TEXT SEGMENT
● ● ● ● ●
It's much more likely that your CSS style sheets are not being served
correctly - you can check this by looking at the page's HTML source and
then pasting the style sheet's URL into your browser's location bar.

The Django 1.0 admin is a reasonably well-styled layout, so you
certainly shouldn't be seeing anything "funky".

regards
 Steve

On 10/6/2010 11:59 AM, Lisa Gandy wrote:
> Thanks for the help,
> This ended up working....
> (r'^admin/(.*)', admin.site.root)
> 
> Now, when I look at the admin panel, its really funky looking, it
> definitely works, but its like its missing a template.
> Do yout hink its b/c the version of django on teh server is old?
> Its 1.0.4....
> 
> If thats the problem, what is the easiest way to upgrade django on
> Ubuntu 8.10?
> 
> Thanks!
> Lisa
> 
> 
> On Tue, Oct 5, 2010 at 6:34 PM, Sandro Dutra <hexo...@gmail.com
> <mailto:hexo...@gmail.com>> wrote:
> 
>     You have to check if you enable the "admin" application on your
>     settings.py.
> 
>     2010/10/5 Sithembewena Lloyd Dube <zebr...@gmail.com
>     <mailto:zebr...@gmail.com>>
> 
>         Hey Lisa,
> 
>         Look at this line (supplied by you):
> 
> 
>          # (r'^ccu/', include('ccu.foo.urls')),
> 
>         ^^ the line above is correct.
> 
>         Now, the line that's giving you trouble is:
> 
>          (r'^admin/', include(admin.site.urls)),
> 
>         ^^ spot the difference?
> 
>         I think you should use quotes around your argument to the
>         include function. That function expects a string, I believe :)
> 
> 
> 
>         On Wed, Oct 6, 2010 at 12:01 AM, Lisa <lisagand...@gmail.com
>         <mailto:lisagand...@gmail.com>> wrote:
> 
>             Hi all,
>             I'm sure I have a pretty simple problem...
● ● ● ● ●
DATA SUPPLIED

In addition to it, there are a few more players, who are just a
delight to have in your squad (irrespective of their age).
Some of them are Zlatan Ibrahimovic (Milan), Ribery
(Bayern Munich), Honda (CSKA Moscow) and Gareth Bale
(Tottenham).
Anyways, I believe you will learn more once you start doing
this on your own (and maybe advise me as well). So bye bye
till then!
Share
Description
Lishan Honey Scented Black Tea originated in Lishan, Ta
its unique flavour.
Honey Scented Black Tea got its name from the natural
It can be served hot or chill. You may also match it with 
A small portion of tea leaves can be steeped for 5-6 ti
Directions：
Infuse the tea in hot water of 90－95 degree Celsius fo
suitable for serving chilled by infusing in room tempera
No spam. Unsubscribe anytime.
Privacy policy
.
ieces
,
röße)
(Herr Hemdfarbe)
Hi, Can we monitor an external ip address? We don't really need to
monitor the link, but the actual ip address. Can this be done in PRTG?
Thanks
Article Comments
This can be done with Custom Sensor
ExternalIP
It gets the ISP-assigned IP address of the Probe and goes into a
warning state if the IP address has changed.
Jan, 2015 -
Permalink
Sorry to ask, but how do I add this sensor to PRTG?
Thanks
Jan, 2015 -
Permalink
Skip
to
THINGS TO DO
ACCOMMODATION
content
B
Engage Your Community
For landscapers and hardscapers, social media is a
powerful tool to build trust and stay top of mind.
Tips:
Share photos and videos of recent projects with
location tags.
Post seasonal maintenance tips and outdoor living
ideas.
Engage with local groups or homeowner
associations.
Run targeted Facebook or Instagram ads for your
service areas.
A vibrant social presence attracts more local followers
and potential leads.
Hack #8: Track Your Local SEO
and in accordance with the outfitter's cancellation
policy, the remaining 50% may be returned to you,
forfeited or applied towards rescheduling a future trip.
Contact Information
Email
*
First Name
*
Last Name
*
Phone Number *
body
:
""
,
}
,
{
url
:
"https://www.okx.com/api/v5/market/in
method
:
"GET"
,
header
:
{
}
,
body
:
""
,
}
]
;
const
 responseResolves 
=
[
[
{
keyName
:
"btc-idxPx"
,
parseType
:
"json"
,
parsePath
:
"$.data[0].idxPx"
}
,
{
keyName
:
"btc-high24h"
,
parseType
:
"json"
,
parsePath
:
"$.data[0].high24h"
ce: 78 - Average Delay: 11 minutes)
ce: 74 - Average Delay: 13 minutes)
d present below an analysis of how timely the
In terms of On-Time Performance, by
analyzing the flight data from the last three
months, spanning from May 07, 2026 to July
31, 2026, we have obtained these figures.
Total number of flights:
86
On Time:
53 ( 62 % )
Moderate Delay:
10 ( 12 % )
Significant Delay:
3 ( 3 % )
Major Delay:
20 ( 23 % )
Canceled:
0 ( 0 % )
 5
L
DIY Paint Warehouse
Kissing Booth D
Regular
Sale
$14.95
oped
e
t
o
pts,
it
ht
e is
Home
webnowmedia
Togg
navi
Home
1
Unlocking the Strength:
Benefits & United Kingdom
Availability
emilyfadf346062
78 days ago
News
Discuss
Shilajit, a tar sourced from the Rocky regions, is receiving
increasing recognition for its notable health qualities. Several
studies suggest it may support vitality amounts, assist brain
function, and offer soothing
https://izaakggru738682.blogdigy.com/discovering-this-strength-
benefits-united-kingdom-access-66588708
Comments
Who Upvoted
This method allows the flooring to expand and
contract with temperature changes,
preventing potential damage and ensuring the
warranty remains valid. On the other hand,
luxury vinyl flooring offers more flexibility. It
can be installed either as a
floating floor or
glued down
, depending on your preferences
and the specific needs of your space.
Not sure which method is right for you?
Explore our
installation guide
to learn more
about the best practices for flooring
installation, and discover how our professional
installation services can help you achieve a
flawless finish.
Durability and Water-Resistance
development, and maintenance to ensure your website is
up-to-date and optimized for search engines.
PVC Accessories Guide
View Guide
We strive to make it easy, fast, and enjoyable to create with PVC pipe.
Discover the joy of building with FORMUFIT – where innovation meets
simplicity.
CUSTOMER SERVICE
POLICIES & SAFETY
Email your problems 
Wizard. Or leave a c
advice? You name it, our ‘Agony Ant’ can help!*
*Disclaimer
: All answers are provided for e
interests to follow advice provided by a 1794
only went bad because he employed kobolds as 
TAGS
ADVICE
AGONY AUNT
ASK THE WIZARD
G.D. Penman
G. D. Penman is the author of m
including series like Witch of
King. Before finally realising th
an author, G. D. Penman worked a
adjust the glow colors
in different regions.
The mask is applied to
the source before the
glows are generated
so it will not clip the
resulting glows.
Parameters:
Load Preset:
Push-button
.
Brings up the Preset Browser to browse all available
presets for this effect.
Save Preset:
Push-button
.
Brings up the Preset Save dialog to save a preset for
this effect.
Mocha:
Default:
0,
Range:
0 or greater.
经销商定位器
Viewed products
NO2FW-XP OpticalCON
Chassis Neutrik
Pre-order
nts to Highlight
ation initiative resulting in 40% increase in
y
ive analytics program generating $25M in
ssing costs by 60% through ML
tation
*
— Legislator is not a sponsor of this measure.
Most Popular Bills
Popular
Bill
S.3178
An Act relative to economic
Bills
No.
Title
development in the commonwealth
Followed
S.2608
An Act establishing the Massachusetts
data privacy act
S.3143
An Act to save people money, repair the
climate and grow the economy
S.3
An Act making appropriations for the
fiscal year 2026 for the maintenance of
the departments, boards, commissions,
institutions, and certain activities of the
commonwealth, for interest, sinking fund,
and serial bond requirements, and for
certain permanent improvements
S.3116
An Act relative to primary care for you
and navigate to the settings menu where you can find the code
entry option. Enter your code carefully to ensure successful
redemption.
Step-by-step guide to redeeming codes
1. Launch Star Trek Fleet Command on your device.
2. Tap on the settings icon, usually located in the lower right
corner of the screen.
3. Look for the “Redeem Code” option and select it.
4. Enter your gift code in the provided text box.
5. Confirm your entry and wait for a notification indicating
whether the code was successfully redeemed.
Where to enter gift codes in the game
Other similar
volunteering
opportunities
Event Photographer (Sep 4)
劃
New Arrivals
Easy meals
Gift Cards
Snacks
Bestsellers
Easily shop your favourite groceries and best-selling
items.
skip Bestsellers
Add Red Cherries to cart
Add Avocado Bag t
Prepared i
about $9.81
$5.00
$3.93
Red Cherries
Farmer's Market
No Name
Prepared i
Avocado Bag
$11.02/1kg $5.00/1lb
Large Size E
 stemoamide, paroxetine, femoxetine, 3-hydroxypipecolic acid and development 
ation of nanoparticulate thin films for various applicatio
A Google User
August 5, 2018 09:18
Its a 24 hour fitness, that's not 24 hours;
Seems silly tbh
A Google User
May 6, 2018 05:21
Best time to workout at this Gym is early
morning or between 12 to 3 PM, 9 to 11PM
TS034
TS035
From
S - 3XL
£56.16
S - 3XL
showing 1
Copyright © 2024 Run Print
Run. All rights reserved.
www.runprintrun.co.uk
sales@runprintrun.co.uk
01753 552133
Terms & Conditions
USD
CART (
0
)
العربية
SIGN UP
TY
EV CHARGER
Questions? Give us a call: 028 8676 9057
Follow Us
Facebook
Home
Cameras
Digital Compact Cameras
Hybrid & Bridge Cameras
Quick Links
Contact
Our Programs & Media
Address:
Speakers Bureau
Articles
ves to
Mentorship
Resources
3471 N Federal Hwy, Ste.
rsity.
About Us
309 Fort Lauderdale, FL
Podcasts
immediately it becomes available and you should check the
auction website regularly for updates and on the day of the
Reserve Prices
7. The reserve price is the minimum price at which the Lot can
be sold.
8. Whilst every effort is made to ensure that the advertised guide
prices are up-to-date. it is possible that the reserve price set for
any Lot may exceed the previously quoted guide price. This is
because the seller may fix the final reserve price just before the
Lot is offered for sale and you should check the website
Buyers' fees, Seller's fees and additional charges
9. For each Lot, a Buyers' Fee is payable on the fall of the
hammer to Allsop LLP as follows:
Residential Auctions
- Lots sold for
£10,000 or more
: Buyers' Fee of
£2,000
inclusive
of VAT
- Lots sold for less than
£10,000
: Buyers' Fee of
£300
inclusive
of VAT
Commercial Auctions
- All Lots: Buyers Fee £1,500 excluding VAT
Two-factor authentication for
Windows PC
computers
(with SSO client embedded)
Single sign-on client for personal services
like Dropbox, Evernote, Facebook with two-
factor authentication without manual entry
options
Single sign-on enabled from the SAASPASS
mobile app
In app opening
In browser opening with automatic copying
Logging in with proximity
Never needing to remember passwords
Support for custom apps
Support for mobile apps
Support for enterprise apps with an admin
● ● ● ● ●
WHAT YOU NEED TO DO
Summarize the Django admin email thread above in three sentences.

SOLUTION BELOW
After getting the admin panel working with the URL pattern (r'^admin/(.*)', admin.site.root), Lisa finds that it works but looks "funky," as if a template were missing. Lisa asks whether the server's old Django version, 1.0.4, is the cause and how to upgrade Django on Ubuntu 8.10. Steve replies that the CSS style sheets are much more likely not being served correctly, which can be checked by pasting the style sheet's URL from the page's HTML source into the browser's location bar, since the Django 1.0 admin is reasonably well styled.